TASK DIRECTIONS: Copy the text of every entry below exactly as it appears, line for line, and leave the pictures out of your answer.

PROVIDED RECORDS:
####################

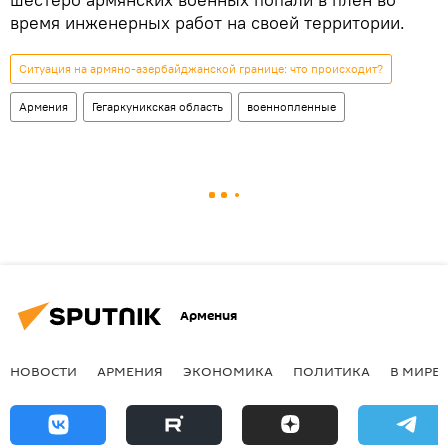
время инженерных работ на своей территории.
Ситуация на армяно-азербайджанской границе: что происходит?
Армения
Гегаркуникская область
военнопленные
Армения
НОВОСТИ
АРМЕНИЯ
ЭКОНОМИКА
ПОЛИТИКА
В МИРЕ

####################

YOUR SOLUTION:
время инженерных работ на своей территории.
Ситуация на армяно-азербайджанской границе: что происходит?
Армения
Гегаркуникская область
военнопленные
Армения
НОВОСТИ
АРМЕНИЯ
ЭКОНОМИКА
ПОЛИТИКА
В МИРЕ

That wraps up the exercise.